The space–time structure discussed in the next chapter, and assumed through the rest of this book, is that of a manifold with a Lorentz metric and associated affine connection.

In this chapter, we introduce in §2.1 the concept of a manifold and in §2.2 vectors and tensors, which are the natural geometric objects defined on the manifold. A discussion of maps of manifolds in §2.3 leads to the definitions of the induced maps of tensors, and of sub-manifolds. The derivative of the induced maps defined by a vector field gives the Lie derivative defined in §2.4; another differential operation which depends only on the manifold structure is exterior differentiation, also defined in that section. This operation occurs in the generalized form of Stokes' theorem.

An extra structure, the connection, is introduced in §2.5; this defines the covariant derivative and the curvature tensor.

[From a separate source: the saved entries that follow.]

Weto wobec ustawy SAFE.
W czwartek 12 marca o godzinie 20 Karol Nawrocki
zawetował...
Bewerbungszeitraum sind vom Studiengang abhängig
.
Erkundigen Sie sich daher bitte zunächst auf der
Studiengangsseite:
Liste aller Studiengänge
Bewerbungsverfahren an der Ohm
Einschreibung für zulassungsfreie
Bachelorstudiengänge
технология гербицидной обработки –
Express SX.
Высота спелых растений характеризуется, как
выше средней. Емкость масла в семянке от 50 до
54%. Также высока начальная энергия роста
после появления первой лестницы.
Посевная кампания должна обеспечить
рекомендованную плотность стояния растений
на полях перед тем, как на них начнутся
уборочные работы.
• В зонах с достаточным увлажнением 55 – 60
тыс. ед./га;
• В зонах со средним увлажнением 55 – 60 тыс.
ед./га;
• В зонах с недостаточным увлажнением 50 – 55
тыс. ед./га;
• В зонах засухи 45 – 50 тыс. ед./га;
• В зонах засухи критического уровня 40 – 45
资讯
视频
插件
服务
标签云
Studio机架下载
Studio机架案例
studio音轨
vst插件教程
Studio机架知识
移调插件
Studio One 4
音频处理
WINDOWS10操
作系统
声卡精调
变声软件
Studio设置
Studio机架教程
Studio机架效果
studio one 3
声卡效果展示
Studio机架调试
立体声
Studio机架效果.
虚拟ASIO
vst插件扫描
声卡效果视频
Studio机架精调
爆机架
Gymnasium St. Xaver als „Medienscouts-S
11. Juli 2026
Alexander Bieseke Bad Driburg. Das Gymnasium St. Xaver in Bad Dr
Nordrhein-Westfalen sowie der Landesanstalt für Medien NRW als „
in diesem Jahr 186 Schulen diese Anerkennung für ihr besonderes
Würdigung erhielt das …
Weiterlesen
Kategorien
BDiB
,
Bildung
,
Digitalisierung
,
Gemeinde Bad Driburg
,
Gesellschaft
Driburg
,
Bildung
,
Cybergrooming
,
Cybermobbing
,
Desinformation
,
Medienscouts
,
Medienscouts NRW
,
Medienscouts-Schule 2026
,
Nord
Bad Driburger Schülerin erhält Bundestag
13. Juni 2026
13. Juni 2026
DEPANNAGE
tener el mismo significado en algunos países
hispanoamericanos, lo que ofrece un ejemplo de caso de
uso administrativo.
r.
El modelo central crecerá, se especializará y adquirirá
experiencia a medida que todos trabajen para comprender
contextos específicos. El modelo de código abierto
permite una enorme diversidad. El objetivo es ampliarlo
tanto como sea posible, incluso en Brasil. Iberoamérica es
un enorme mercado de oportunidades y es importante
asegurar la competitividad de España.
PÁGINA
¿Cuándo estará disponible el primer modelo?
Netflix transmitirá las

The connection is related to the metric on the manifold in §2.6; the curvature tensor is decomposed into the Weyl tensor and Ricci tensor, which are related to each other by the Bianchi identities.

In the rest of the chapter, a number of other topics in differential geometry are discussed. The induced metric and connection on a hypersurface are discussed in §2.7, and the Gauss–Codacci relations are derived. The volume element defined by the metric is introduced in §2.8, and used to prove Gauss' theorem.